Applied Physics Department and the Center for Nano-Science and Nano-Technology, The Hebrew University of Jerusalem , Jerusalem 91904 Israel.
Nano Lett. 2014 Nov 12;14(11):6042-9. doi: 10.1021/nl502391t. Epub 2014 Oct 16.
With the increasing demand for miniaturization, nanostructures are likely to become the primary components of future integrated circuits. Different approaches are being pursued toward achieving efficient electronics, among which are spin electronics devices (spintronics). In principle, the application of spintronics should result in reducing the power consumption of electronic devices. Recently a new, promising, effective approach for spintronics has emerged, using spin selectivity in electron transport through chiral molecules. In this work, using chiral molecules and nanocrystals, we achieve local spin-based magnetization generated optically at ambient temperatures. Through the chiral layer, a spin torque can be transferred without permanent charge transfer from the nanocrystals to a thin ferromagnetic layer, creating local perpendicular magnetization. We used Hall sensor configuration and atomic force microscopy (AFM) to measure the induced local magnetization. At low temperatures, anomalous spin Hall effects were measured using a thin Ni layer. The results may lead to optically controlled spintronics logic devices that will enable low power consumption, high density, and cheap fabrication.

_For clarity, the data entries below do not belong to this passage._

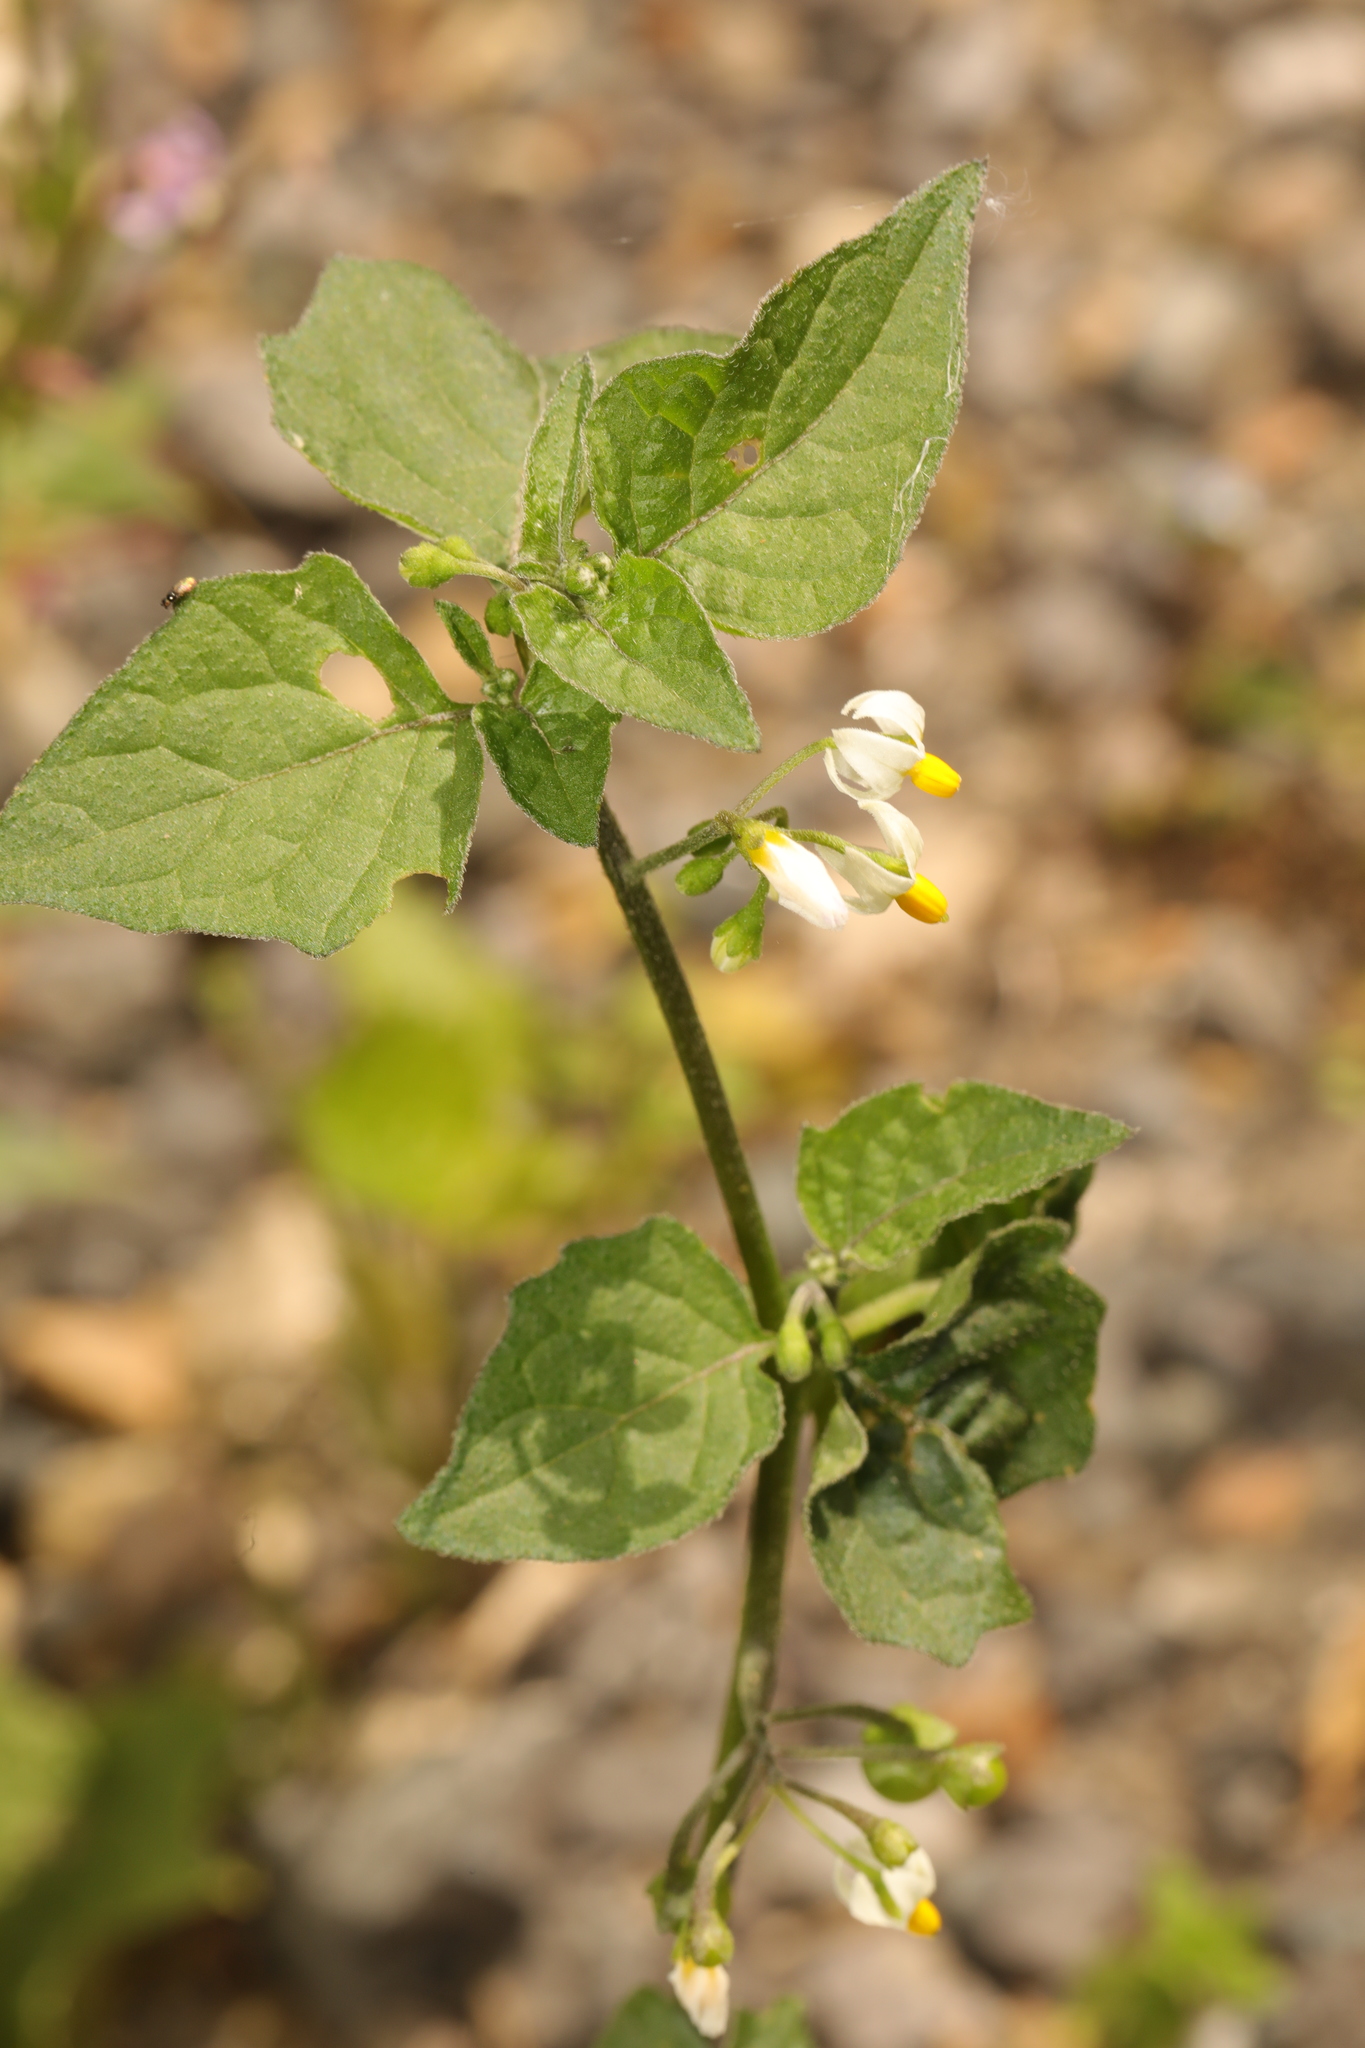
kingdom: Plantae
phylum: Tracheophyta
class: Magnoliopsida
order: Solanales
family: Solanaceae
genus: Solanum
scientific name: Solanum nigrum
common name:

随着对微型化的需求不断增加,纳米结构很可能成为未来集成电路的主要组成部分。为了实现高效电子学,人们正在探索不同的方法,其中包括自旋电子学器件(自旋电子学)。原则上,自旋电子学的应用应该会降低电子设备的功耗。最近,一种新的、有前途的、有效的自旋电子学方法出现了,它利用手性分子中电子输运的自旋选择性。在这项工作中,我们使用手性分子和纳米晶体在环境温度下实现了光诱导的局域自旋磁化。通过手性层,可以在不进行纳米晶体向薄铁磁层的永久电荷转移的情况下传递自旋扭矩,从而产生局域垂直磁化。我们使用霍尔传感器配置和原子力显微镜 (AFM) 来测量感应的局域磁化。在低温下,使用薄镍层测量了反常自旋霍尔效应。这些结果可能会导致光控自旋电子逻辑器件,从而实现低功耗、高密度和低成本制造。